*EXTRACT:*
-------

Closed ackvf closed 2 years ago

ackvf commented 2 years ago

Current Behavior

Working with prettier is PITA. I don't like how it formats my code.

Desired Behavior

I would like to get rid of it completely. What can I do about it?

Suggested Solution

Who does this impact? Who is this for?

It will only affect powerusers who like to control their configurations.

Describe alternatives you've considered

.prettierignore

Additional context

https://github.com/jaredpalmer/tsdx/issues/917 https://github.com/jaredpalmer/tsdx/issues/634

agilgur5 commented 2 years ago

Unfortunately there is no way of getting rid of it completely at this time, due to TSDX's current highly coupled nature (it's incredibly problematic; I didn't design it -- c.f. one of my early PRs #407). Some of the issues you've linked were methods of slowly decoupling TSDX.

What might interest you is disabling the Prettier rules from ESLint, which you can do with one-line in your ESLint config per https://github.com/jaredpalmer/tsdx/issues/498#issuecomment-583244717 You can't fully remove it right now, but you can disable it.

-------

*DATASET SECTION:*

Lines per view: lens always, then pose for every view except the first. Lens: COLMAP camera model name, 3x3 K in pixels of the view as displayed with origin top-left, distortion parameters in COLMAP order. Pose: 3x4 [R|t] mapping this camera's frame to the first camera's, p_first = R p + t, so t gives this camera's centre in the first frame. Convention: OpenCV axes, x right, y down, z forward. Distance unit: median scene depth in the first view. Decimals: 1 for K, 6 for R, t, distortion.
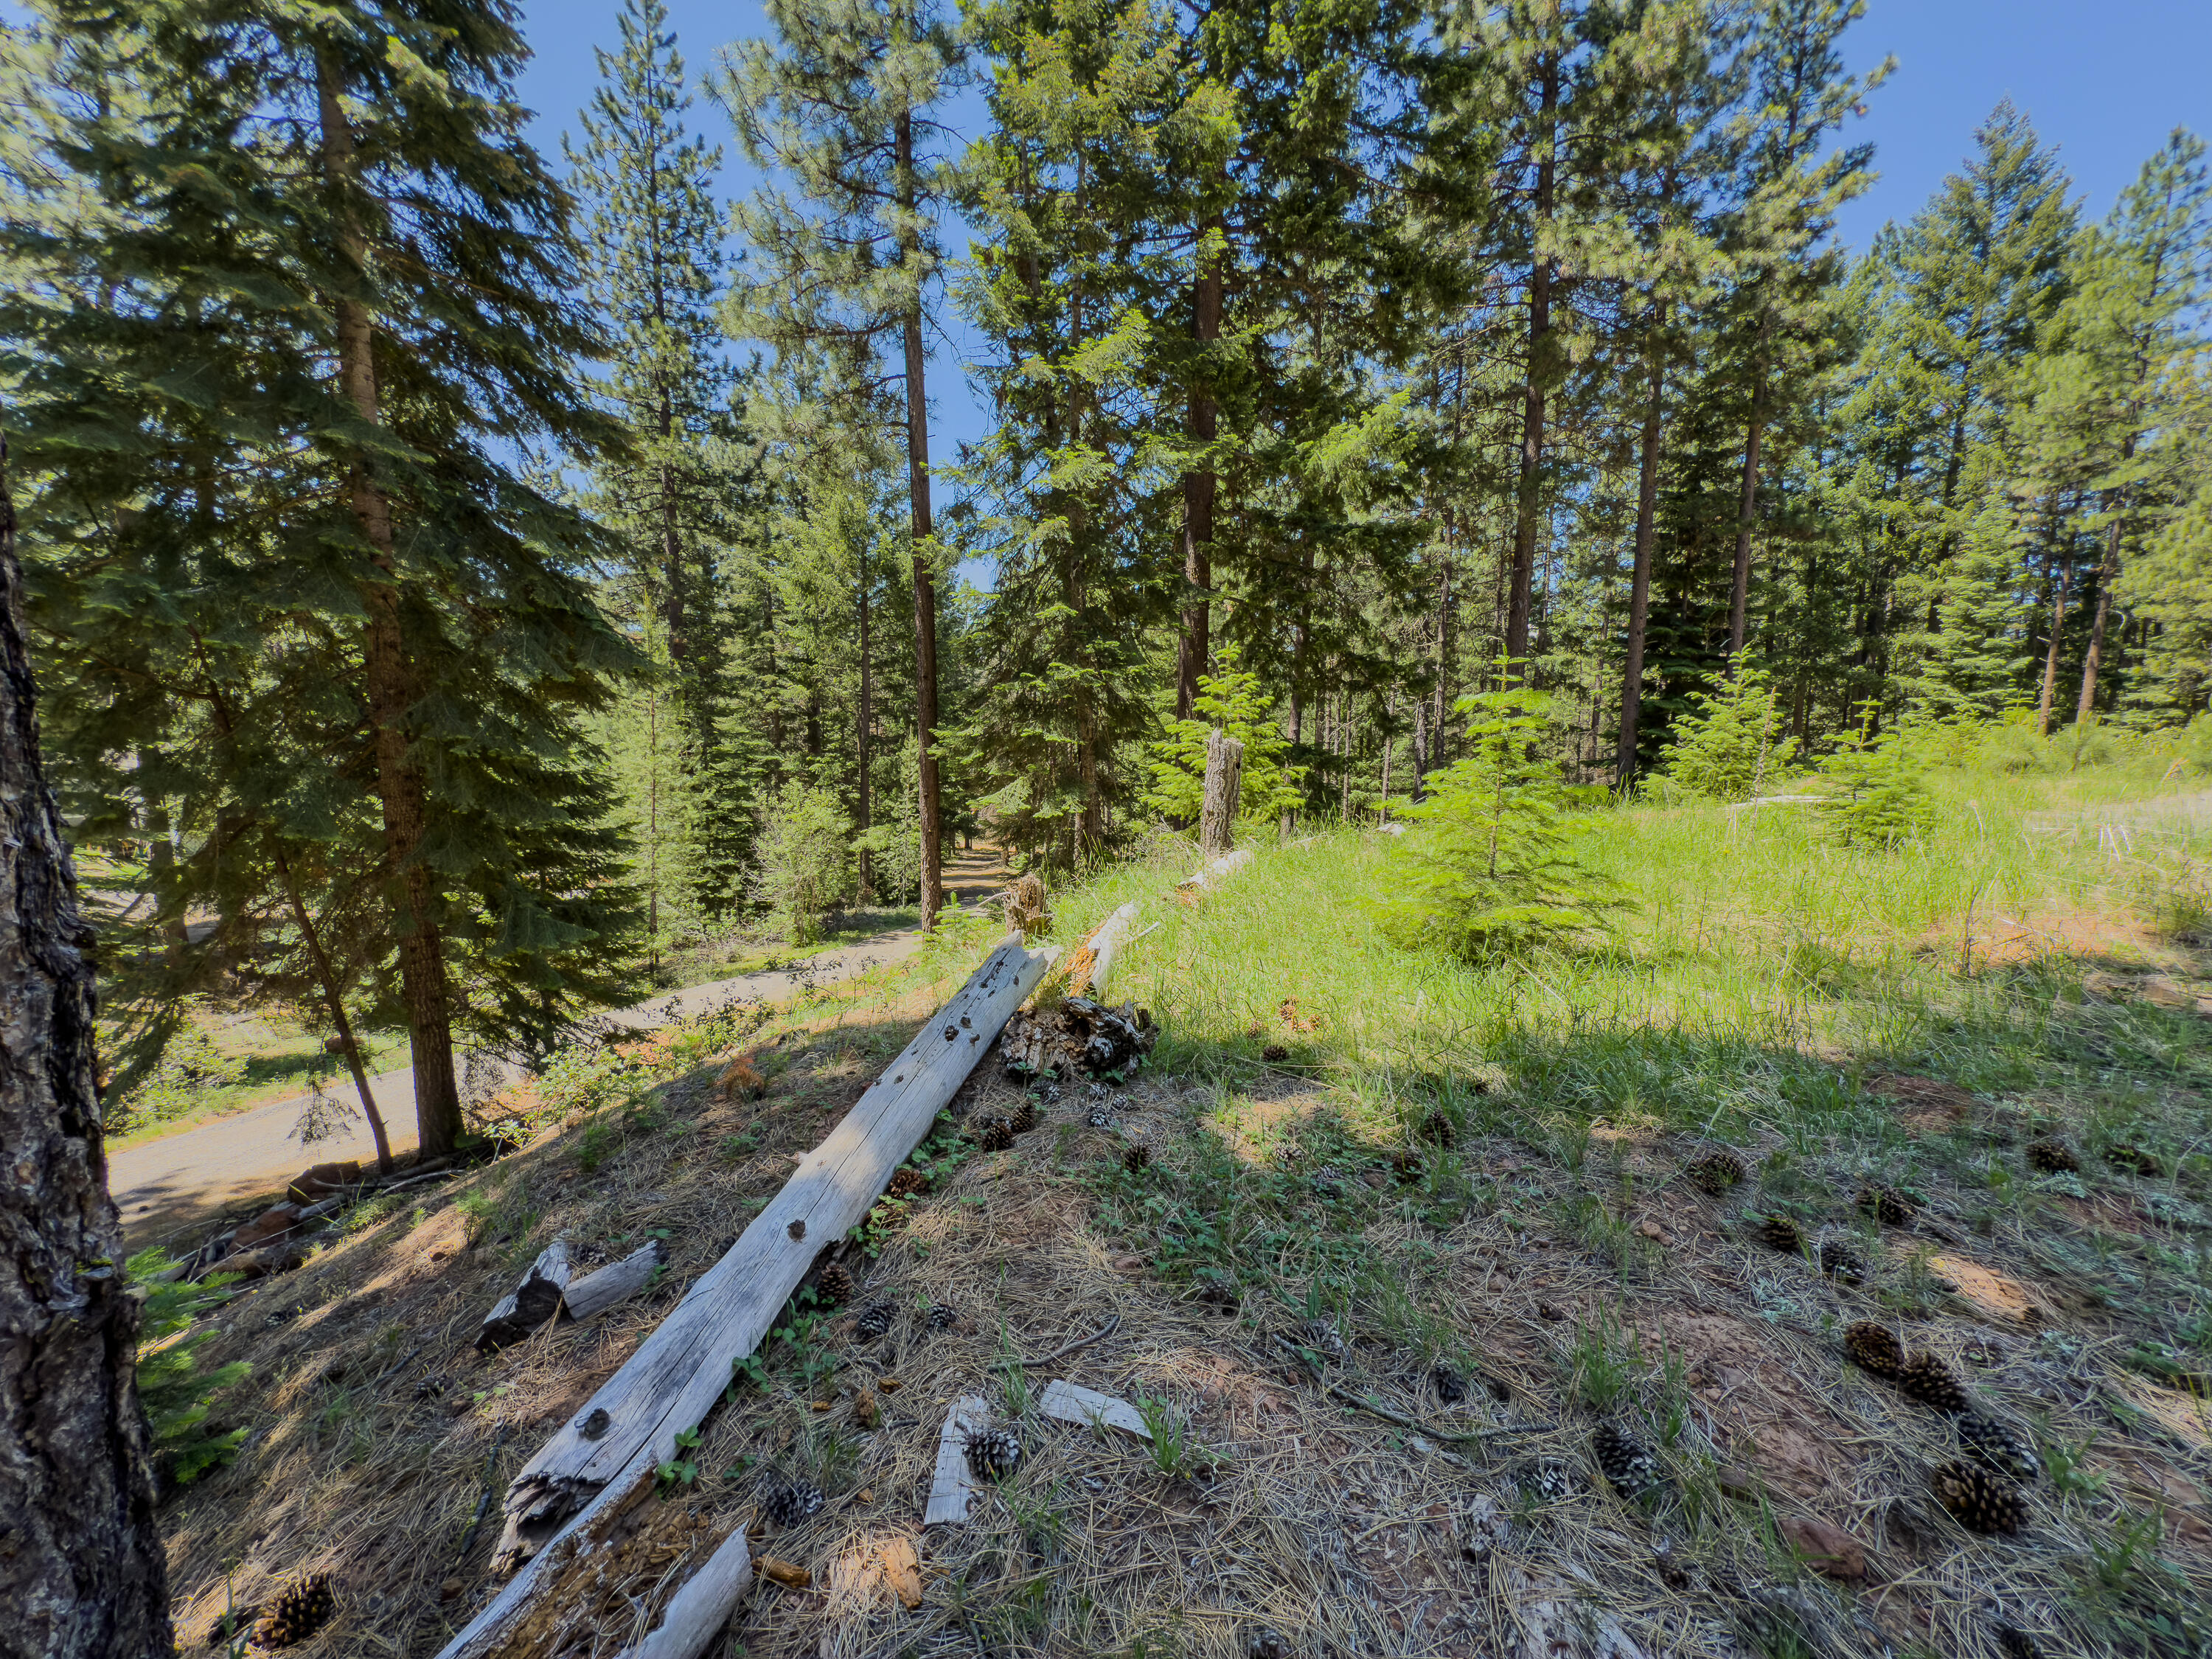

-------

*PROMPT A:* Repeat word for word the stretch of the TSDX Prettier issue thread from "Working with prettier" through "control their configurations.".
*PROMPT B:* Carry on the TSDX Prettier issue thread past its final sentence.

*RESPONSE BOX A:*
Working with prettier is PITA. I don't like how it formats my code.

Desired Behavior

I would like to get rid of it completely. What can I do about it?

Suggested Solution

Who does this impact? Who is this for?

It will only affect powerusers who like to control their configurations.

*RESPONSE BOX B:*
ackvf commented 2 years ago

Interesting, what does this rule do? It disables prettier checking within eslint, or does it disable prettier itself, so prettier does NO formatting at all?

agilgur5 commented 2 years ago

TSDX currently only has a tsdx lint command, so Prettier is only used within the context of ESLint (see the default config).

So disabling Prettier checks within ESLint means that tsdx lint will no longer report Prettier errors and tsdx lint --fix will no longer format with Prettier rules

ackvf commented 2 years ago

It's been few years since I was setting that up, I may need to refresh my knowledge.

I thought that it's just extending prettier rules, so that you don't get errors in IDE for prettier related issues. I was under the impression that prettier fixes everything regardless of any errors displayed in IDE.

Anyway I was just going through this https://prettier.io/docs/en/integrating-with-linters.html, so tsdx uses something like eslint-plugin-prettier and runs prettier within eslint only after eslint finds an error? And then, if eslint finds an error, it doesn't send prettier the whole document, but just that part of code, so prettier effectively doesn't do anything?

That's awesome. But I assume this rule 'prettier/prettier': 'off' only works for this particular setup, right? In setups where both eslint and prettier run separately, it won't care what eslint lists in eslint config...

Thanks!

PS: I managed to disable prettier with .prettierignore by adding all *.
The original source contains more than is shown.